Jimmy pretends Fudge, an elderly registered sex offender, is a World War II veteran so his camera crew and he can gain access to a U.S. Air Force base. Once inside, they use FIFI, a World War II-era Boeing B-29 Superfortress, as the backdrop for a TV ad to attract new clients to Jimmy's elder law practice. Upset at losing Mesa Verde, Kim has doubts about her future with Jimmy, but he reassures her there will be other opportunities to win over big clients.

Ernesto tells Jimmy that Chuck's condition has worsened because of his time at HHM's offices. Jimmy goes to Chuck's home and volunteers to take over Chuck's care. After Chuck falls asleep, Jimmy accesses the Mesa Verde files, then visits an all-night copy store to falsify information in the application documents for a soon-to-open branch.

Mike Ehrmantraut continues to watch Hector Salamanca's restaurant and tracks his movements to a remote garage. After returning home, he uses a garden hose, nails, and power drill to begin assembling a homemade spike strip.

== Opening shot ==
The opening shot of this episode is notable for being a 4-minute and 22-second seamless "one shot". The shot was inspired by the famous opening shot of Orson Welles's Touch of Evil, and used techniques including 3D digital elements and animation, matte paintings, and extensive rotoscope. The episode was nominated for a Primetime Emmy for "Outstanding Special Visual Effects in a Supporting Role" for the work done.

==Reception==
===Ratings===
Upon airing, the episode received 1.93 million American viewers, and an 18-49 rating of 0.8.

===Critical reception===
The episode received very positive reviews from critics. It holds a perfect 100% positive rating with an average score of 8.2 out of 10 on the review aggregator site Rotten Tomatoes.

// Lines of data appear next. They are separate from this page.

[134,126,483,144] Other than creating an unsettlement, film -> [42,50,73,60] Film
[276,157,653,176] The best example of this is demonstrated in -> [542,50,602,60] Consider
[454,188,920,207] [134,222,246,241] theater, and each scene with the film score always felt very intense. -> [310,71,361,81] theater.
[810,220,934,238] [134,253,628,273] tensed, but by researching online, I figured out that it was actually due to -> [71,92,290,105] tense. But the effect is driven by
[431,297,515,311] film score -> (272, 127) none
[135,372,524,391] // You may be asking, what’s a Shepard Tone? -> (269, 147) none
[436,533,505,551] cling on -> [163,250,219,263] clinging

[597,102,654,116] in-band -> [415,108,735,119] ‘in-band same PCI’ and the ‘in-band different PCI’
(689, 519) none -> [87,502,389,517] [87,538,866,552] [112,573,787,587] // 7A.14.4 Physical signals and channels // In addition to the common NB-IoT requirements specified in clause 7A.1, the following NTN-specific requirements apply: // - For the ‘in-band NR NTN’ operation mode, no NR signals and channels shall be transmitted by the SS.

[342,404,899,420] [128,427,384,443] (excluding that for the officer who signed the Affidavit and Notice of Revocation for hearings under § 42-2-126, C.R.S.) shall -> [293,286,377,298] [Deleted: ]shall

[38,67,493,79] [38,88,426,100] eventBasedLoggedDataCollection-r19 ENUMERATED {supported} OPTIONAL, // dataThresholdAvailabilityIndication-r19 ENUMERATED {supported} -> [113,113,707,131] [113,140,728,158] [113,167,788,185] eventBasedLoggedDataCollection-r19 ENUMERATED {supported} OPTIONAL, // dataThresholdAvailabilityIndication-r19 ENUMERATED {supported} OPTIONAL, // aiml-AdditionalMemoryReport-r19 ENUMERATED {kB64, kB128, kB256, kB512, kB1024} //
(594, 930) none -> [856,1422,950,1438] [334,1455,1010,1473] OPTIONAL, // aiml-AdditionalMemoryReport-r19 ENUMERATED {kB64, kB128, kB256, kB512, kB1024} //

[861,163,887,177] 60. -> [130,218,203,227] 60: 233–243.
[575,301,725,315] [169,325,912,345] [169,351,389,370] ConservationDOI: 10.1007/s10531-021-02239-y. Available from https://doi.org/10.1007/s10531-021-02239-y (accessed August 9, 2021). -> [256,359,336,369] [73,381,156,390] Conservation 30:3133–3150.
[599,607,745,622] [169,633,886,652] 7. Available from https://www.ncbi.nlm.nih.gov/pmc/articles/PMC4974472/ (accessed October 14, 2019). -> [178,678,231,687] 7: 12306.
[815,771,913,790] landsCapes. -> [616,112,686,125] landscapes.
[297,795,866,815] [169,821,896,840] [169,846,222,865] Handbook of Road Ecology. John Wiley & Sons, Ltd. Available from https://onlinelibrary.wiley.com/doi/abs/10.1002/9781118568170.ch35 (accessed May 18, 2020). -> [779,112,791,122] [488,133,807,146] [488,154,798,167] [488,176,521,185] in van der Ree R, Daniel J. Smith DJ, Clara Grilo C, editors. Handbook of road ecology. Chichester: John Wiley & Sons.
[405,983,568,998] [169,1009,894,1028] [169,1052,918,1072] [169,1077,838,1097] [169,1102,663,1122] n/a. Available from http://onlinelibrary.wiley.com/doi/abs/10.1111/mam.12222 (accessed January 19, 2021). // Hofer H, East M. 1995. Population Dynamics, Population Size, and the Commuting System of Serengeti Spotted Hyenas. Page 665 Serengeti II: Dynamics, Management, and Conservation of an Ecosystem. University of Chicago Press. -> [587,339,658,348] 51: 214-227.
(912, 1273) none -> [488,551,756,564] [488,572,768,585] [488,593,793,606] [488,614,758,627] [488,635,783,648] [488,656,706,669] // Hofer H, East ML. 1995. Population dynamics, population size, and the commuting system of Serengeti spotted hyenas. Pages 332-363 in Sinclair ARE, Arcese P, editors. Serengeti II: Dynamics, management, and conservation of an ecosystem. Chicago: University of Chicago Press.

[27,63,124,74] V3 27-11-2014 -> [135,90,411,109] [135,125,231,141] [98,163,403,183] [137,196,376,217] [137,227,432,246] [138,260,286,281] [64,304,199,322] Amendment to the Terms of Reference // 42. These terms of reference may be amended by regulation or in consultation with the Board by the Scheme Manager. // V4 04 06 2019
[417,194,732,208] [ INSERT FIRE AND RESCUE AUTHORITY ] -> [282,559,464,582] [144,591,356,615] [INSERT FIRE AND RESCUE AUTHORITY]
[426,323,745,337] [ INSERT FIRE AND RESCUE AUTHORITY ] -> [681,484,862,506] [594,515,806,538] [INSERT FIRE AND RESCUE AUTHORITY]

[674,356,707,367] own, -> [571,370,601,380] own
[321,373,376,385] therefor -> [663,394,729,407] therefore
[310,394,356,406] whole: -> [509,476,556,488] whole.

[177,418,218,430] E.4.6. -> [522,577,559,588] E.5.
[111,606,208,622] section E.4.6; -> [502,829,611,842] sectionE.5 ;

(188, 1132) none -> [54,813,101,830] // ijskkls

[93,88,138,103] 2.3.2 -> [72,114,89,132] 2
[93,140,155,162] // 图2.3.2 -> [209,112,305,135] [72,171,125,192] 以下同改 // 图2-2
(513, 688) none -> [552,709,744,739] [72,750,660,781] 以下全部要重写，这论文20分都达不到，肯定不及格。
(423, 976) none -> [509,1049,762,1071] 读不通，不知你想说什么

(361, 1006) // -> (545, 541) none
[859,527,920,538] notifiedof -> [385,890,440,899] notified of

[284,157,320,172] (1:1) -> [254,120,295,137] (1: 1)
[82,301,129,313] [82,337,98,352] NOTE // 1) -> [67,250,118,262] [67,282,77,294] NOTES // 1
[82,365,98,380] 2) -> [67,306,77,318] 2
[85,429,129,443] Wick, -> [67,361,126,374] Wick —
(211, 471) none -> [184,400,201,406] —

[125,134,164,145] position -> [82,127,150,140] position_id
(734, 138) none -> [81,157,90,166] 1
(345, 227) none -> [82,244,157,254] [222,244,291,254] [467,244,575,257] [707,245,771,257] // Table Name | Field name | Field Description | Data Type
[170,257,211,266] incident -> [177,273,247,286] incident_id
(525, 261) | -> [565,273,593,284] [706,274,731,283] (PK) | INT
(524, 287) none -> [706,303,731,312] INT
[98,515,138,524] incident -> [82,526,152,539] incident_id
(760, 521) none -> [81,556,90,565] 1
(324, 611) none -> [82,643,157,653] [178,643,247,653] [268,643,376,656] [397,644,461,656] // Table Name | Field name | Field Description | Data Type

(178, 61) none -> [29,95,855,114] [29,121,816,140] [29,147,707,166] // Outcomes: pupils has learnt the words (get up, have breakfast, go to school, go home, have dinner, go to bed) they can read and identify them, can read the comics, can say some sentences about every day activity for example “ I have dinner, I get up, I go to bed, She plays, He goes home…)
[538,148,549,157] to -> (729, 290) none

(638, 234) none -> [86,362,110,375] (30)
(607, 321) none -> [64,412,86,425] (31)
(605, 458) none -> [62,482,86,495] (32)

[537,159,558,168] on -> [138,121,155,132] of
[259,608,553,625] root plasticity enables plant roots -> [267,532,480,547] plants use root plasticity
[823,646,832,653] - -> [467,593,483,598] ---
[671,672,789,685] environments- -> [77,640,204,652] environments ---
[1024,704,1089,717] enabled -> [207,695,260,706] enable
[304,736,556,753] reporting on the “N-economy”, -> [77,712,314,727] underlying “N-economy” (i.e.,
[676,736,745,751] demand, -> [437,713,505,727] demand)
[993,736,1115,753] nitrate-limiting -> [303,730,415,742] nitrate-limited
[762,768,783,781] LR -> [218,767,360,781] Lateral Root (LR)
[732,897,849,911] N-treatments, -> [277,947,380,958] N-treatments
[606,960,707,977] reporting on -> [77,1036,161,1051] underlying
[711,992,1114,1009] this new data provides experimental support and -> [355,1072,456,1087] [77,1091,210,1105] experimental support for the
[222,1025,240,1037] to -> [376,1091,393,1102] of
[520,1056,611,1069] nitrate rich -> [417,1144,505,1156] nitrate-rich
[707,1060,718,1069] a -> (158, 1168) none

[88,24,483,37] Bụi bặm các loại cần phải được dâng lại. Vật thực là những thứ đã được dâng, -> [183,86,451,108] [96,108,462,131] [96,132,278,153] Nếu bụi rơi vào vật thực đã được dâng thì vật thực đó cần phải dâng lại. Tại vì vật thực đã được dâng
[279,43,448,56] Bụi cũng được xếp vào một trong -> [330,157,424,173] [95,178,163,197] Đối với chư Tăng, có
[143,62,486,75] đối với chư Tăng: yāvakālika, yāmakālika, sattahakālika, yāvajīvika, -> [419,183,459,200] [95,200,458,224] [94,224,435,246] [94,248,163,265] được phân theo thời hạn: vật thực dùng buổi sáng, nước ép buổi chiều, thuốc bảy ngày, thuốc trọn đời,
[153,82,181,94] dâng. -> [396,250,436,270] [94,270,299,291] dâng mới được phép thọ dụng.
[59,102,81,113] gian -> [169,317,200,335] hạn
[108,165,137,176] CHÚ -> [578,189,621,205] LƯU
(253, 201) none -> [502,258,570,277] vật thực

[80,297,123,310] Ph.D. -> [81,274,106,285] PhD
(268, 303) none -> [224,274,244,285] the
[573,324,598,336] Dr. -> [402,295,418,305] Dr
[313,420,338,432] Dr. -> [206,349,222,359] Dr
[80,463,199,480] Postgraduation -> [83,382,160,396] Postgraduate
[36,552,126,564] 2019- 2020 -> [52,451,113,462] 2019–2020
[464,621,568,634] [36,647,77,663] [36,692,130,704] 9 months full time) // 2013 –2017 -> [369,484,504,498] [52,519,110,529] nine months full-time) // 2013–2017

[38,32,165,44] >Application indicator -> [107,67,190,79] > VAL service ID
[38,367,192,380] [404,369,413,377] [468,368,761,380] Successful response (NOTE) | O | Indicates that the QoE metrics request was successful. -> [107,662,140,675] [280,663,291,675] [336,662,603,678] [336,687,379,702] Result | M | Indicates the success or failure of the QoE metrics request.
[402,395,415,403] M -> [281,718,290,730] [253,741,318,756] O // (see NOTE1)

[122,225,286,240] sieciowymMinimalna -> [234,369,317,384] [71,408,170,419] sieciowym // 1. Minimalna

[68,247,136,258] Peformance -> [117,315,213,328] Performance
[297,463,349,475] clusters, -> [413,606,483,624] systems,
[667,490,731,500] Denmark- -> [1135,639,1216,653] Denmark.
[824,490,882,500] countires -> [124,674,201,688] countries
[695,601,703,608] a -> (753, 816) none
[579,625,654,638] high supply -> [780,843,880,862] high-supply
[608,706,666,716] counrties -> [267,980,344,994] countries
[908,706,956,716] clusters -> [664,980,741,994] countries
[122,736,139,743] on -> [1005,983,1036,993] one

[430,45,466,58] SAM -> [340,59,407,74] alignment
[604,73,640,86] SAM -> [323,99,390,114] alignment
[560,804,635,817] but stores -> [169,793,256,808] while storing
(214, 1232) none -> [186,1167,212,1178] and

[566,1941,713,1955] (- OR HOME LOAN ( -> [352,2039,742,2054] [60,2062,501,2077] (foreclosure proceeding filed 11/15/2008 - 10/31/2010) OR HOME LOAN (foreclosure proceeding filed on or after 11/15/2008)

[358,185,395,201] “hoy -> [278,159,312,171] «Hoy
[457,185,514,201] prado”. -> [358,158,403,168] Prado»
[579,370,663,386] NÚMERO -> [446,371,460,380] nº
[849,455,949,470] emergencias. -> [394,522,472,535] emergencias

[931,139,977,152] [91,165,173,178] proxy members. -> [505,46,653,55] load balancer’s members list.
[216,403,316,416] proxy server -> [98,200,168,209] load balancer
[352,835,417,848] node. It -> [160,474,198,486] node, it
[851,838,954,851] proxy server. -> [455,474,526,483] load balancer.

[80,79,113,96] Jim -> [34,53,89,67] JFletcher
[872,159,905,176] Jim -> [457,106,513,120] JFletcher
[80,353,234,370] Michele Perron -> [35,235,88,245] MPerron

The critics' consensus reads: "Emotionally foreboding and beautifully shot, "Fifi" draws empathy for several key characters, even those normally disliked."

Terri Schwartz of IGN gave the episode an 8.7 rating, writing "A sabotage of a sabotage as Jimmy and Kim try to set up a new law practice."

This episode was nominated at the 68th Primetime Creative Arts Emmy Awards for Outstanding Special Visual Effects in a Supporting Role.